真夜中のカーボーイのネタバレあらすじ:起
どこの国でもそうだろう。地方と大都市では、人びとの意識や暮らしぶりに隔たりがある。ましてや広大な国土を有するアメリカである。1960年代末期のテキサスと世界最大の都市ニューヨークでは、その隔たりも大きかった。
ジョーは、カウボーイハットとウエスタンスタイルがよく似合う南部の若者だ。どこで仕込んだネタなのか、大都市の男は皆ホモだという。女たちは、しかたなく男を買うらしい。なんてお誂え向きの話なんだ、とジョーは感心する。ジョーは男としての機能に長けていた。テキサスでこのまま皿洗いを続けるか、ニューヨークでひと儲けするか、考えるまでもないことだったのだ。
リッツォは、ニューヨークのブロンクス出身で、ダウンタウンを根城にして生きる若者だ。小柄で片足が不自由な彼は、その身体的特徴からラッツォ(=ネズミ)と呼ばれている。しかし、彼の見た目の印象…、もちろんそうだが、それだけではなかった。人を見る時のリッツォの狷介な目つき、金銭に対する狡猾さにおいても彼は小動物に似た特性を備えていた。リッツォはその日、飯のタネを探っていた。そしていま、目の前にいるカウボーイを上々のカモだと値踏みした。
真夜中のカーボーイのネタバレあらすじ:承
ニューヨークの、とあるバーである。リッツォことラッツォは、早くもカウボーイに近づいた。そこへゲイの若者が割って入ってくる。少女を装ったそのゲイに、ジョーが思わず見惚れると、ラッツォはゲイを追い払う。「あんた、オカマには気を付けないと」とラッツォ。「よくわかったな、オカマだって」とジョーは感心する。ニューヨークにまだ日が浅いジョー。半ば冷ややかに「オカマだらけだ」とラッツォ。獲物が射程距離に入ってきた。ラッツォの目が光る。
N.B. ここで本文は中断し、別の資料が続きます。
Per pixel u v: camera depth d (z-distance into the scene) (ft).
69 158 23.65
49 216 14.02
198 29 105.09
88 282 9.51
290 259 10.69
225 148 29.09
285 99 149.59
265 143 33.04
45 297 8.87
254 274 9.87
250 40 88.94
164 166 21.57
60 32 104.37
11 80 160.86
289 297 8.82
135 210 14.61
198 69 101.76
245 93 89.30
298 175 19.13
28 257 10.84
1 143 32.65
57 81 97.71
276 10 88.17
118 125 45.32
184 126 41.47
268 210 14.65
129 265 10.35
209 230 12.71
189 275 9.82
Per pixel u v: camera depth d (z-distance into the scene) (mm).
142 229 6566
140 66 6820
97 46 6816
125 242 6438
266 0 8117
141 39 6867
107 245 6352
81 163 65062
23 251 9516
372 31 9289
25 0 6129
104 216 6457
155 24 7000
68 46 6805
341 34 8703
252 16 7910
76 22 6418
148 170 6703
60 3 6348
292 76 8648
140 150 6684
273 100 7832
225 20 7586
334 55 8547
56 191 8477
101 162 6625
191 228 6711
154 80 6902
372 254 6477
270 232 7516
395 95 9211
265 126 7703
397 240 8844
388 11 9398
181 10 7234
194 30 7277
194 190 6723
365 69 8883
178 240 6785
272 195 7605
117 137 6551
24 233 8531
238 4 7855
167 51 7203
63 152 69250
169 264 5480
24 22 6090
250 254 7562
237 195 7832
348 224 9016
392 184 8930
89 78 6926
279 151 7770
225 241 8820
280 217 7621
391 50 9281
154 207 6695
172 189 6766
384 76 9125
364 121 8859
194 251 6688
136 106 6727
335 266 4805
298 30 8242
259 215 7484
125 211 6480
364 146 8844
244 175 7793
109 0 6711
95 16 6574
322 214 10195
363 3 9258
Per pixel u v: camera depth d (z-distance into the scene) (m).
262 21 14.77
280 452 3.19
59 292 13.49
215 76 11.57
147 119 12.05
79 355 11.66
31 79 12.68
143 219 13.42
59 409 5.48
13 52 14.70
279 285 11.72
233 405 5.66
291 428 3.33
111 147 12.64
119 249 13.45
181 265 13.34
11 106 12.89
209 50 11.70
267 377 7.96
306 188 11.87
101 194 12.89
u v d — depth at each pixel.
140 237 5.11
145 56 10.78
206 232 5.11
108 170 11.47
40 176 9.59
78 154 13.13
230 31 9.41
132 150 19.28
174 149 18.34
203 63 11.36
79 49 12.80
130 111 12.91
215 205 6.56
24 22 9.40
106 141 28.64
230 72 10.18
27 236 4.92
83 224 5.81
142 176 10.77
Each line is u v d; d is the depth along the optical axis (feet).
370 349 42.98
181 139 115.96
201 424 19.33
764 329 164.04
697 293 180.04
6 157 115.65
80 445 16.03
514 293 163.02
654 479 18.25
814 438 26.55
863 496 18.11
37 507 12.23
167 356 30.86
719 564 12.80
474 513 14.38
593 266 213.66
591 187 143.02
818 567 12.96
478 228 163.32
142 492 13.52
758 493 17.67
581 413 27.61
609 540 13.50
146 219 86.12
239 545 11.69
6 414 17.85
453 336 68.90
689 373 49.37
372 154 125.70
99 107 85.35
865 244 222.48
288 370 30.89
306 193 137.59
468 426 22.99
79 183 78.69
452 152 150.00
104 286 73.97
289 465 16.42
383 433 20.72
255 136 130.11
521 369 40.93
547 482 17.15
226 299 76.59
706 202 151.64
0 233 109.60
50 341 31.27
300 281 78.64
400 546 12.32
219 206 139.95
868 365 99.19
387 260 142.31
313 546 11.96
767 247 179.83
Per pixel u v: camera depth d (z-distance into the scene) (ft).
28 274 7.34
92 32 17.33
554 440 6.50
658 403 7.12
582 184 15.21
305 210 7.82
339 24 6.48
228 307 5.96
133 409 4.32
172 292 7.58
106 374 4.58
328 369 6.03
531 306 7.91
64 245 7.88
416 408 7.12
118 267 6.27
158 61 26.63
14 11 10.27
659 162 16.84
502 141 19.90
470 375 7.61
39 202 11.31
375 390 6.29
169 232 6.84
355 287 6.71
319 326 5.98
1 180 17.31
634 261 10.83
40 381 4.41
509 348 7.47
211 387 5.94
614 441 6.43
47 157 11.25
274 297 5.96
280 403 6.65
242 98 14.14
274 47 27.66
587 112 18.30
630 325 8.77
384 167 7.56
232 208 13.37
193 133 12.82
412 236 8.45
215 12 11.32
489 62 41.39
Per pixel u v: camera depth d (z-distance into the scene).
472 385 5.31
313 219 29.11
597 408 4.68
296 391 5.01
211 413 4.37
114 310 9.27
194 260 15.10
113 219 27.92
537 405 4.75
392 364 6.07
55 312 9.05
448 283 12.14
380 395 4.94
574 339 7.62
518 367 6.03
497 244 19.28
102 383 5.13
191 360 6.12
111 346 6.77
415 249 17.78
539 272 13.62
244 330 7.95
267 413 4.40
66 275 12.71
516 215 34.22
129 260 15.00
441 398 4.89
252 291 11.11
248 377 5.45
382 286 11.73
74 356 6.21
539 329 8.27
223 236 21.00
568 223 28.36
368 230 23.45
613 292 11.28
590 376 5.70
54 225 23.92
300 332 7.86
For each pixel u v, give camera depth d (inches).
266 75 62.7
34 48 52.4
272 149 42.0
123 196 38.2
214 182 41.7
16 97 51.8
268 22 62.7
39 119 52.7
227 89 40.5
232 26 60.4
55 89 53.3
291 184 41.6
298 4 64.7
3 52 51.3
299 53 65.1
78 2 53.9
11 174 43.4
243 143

「そうか、イイ女を探してやるよ」とラッツォ。ジョーに売春斡旋屋を紹介するという。「まずは紹介料(10ドル)だ」。おれにまかせろ、万事うまくいくさ。そして「手数料(10ドル)だ」。ラッツォは、ジョーにアパートの一室を指示する。すると、ラッツォはすぐに身をひるがえした。売春斡旋屋など知るもんか。
ジョーは走った。ラッツォを探して。幾日も。しかし、ジョーに都市のネズミを追うのは無理だった。有り金が尽き、ジョーは宿を追われた。雑踏から吹き溜まりへ。居場所を移す。どこも居心地が悪かった。夜は道端へ立つ。しかし、寄ってくるのはゲイだけだ。心が萎えた頃、ラッツォが視界に入った。あの野郎と意気込むが、ラッツォは無抵抗だ。おびえきった小動物。殴る気もしなかった。「アテがないなら、おれの家へ来いよ」とラッツォ。ジョーに断る理由がない。
真夜中のカーボーイのネタバレあらすじ:転
そこはニューヨーク市の街はずれにある地域だ。ラッツォの住まいは、取り壊し寸前の集合住宅である。玄関は封鎖されている。その建物の裏からラッツォは不法侵入する。彼の部屋は最上階である。
ジョーとラッツォの共同生活がはじまった。奪った20ドルへの罪滅ぼしか、ラッツォは甲斐甲斐しく家事をこなす。しかし、無一文である。「いまはスリと置き引きで飢えをしのいでいるが」とラッツォは思う。いずれこのビルにも解体の手が入るだろう。そうなれば、おれたちの居場所はなくなる。ラッツォは、ニューヨークから脱出することを夢見ていた。フロリダ。温暖な土地へ行こう。だが、その前に稼がなくては。ジョーの身体は金になる。どうだろう、もう一度、ジョーの夢を叶えてあげられそうか。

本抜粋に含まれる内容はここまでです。